E ora che questo tempo è venuto non sanno cosa rispondere, vanno avanti con
congegni verbali concepiti per un altro tempo e per un’altra umanità. Non sto
dicendo che la poesia deve avere il passo dell’attualità. Sto dicendo
semplicemente che oggi la poesia si trova nel cuore di chi legge più che nel
cuore di chi scrive.
Manifesto
delle intimità provvisorie
Accade una
cosa curiosa: la pornografia dilaga. Quella che chiamiamo Rete è un gigantesco
arcipelago porno, con alcune isole in cui si fa altro. Nessuno si pone il
problema di disciplinare in qualche modo l’uso del porno. Però con grande
ipocrisia sui social se usi la parola “cazzo” vieni espulso. E se metti una
poesia dal contenuto esplicitamente sessuale scatta subito un certo moralismo.

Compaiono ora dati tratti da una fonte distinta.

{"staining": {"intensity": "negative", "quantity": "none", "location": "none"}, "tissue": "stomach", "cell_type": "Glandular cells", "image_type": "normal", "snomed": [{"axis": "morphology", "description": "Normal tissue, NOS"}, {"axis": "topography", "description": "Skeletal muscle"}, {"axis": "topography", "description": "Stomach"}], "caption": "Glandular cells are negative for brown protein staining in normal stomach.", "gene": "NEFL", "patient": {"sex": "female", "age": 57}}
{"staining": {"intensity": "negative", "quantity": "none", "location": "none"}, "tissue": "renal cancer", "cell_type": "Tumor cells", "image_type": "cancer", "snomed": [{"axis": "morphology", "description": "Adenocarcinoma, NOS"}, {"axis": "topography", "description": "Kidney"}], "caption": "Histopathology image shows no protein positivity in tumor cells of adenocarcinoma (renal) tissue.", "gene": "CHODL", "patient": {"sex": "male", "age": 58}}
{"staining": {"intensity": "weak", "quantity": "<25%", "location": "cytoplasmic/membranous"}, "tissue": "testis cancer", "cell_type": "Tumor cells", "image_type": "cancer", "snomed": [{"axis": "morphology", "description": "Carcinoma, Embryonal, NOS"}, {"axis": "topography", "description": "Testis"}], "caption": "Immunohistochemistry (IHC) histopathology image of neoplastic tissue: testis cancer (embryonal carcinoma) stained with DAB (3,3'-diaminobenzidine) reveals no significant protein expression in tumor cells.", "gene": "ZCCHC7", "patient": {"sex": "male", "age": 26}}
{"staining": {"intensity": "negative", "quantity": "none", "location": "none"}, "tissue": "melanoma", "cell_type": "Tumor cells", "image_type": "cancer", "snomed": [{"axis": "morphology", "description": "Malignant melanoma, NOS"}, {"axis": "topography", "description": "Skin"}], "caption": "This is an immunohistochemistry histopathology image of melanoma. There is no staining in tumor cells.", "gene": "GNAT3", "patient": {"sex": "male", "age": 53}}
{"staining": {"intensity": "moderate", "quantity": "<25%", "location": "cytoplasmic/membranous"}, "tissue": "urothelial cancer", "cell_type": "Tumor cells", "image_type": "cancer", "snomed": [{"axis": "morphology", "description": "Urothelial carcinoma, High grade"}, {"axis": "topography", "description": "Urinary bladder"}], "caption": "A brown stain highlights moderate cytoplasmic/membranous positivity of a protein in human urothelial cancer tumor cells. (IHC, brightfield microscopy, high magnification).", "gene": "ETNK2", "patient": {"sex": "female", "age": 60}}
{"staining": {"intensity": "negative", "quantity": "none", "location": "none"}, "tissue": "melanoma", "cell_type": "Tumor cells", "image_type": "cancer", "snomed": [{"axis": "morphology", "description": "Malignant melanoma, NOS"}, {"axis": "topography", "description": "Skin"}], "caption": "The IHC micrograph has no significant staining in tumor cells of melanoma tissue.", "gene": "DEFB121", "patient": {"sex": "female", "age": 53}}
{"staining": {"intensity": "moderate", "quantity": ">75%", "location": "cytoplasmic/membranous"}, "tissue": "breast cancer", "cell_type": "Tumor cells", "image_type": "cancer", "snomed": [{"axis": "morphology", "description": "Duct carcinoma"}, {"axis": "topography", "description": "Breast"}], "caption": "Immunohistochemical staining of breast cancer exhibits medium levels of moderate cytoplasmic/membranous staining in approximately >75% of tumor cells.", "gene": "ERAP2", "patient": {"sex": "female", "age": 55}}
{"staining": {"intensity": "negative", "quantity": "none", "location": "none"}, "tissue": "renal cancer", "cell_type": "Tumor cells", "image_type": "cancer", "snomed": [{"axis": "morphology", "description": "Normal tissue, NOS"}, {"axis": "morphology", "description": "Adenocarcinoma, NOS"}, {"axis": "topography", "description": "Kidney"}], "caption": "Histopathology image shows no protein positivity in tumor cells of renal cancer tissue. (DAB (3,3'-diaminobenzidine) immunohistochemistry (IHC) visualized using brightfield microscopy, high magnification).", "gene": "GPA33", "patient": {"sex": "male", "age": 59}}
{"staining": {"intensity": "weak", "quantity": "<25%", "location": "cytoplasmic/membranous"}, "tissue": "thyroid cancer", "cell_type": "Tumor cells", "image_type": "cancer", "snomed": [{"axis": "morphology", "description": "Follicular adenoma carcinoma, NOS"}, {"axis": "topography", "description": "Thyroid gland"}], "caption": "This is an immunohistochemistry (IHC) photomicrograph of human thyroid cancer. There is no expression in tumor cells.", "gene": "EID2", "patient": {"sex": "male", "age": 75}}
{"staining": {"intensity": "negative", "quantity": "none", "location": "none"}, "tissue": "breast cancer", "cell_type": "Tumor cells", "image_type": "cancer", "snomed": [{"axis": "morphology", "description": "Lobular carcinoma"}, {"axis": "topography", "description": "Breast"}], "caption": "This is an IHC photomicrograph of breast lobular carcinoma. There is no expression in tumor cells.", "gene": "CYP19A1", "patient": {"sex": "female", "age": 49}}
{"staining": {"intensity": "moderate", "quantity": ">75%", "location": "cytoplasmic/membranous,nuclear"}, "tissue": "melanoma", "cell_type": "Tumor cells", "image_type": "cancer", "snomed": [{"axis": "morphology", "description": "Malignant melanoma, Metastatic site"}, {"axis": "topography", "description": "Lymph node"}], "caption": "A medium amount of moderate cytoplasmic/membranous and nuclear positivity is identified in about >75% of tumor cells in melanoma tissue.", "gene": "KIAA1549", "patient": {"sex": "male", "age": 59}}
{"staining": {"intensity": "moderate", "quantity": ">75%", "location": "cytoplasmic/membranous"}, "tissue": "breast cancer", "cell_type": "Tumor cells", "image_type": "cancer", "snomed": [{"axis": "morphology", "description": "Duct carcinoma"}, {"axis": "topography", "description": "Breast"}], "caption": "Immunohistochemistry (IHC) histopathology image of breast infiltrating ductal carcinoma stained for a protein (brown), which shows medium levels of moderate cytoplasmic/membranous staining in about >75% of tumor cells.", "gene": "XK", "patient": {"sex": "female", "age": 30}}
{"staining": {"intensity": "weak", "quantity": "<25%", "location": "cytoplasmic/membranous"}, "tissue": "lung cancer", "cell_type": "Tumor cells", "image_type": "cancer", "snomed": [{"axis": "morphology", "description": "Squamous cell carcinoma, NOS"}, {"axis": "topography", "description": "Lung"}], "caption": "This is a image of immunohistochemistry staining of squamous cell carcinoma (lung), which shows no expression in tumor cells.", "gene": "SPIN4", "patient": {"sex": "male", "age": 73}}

Oggi se avessimo uno come Pietro Aretino non credo che avrebbe un grande
riconoscimento. Anche nella vita privata delle persone accade questa cosa
singolare: ci si continua a sposare pur sapendo che il matrimonio spesso è il
prologo alla separazione. Sono cambiate le nostre esigenze di natura
sentimentale, ma restiamo dentro le stesse formule.
La poesia,
cioè l’arte di cantare la bellezza e il terrore di essere al mondo, parteggia
per la ricerca di nuovi modi di percepire noi stessi e gli altri. L’amore per
essere nuovamente vivo deve portare dentro l’infimo e l’immenso, non può
stazionare nelle righe dell’uomo intermedio. Dobbiamo riprendere a oscillare
verso gli estremi, l’amore è grande umiltà e grande arroganza, vogliamo
acciuffare in un abbraccio non tanto un corpo, ma la salute che dio perde
strada facendo e che noi dobbiamo trovare per dare un senso alle nostre
giornate.
L’amore è la
religione che ha per altare i nostri corpi, è il nostro contributo alla festa
di essere al mondo.
L’amore è
l’unico modo per uscire dalla galera dell’attualità. Se non amiamo non solo
restiamo reclusi, ma contribuiamo ad alzare i muri della nostra galera. In
amore non bisogna mai aspettare le mosse degli altri. Dobbiamo fare tutto noi e
dobbiamo farlo subito.
Io non so
che cosa sia l’amore. So cosa sono le intimità provvisorie. Non pensate a
godimenti fuggitivi, non pensate alle divagazioni non matrimoniali. Credo che
solo una visione vecchia di noi stessi e degli altri ci possa ancora far
pensare all’amore come a una cosa che prima non c’è e poi compare e poi
finisce. A me sembra che ci sono parti di noi che in un certo senso sono sempre
in amore e altre che sono sempre in fuga o sepolte e irreperibili. L’amore si
svolge dentro i confini di una cultura e di una religione che temono il
giacimento mitico e poetico a cui ci fa attingere ogni incontro bello. E amare non
è altro che incontrare e farsi incontrare. Poi può essere per un’ora o per
mezzo secolo, poco importa.
È tempo di
riscrivere l’alfabeto sentimentale. Non siamo fatti per essere in coppia, non
siamo fatti per tradire e neppure per essere fedeli. Semplicemente non siamo
fatti una volta per sempre. L’amore costruisce il dio che ci guida, non è già
pronto, non è una forma in cui entrare e poi magari stare tutto il tempo a
pensare come uscirne. L’amore è una dimensione intimamente locale, si svolge
sempre in un luogo ed è sempre inedito ogni suo gesto. Bisogna lasciar correre
tutta la vita dove vuole, seguire solo il volo imprevedibile dell’amore.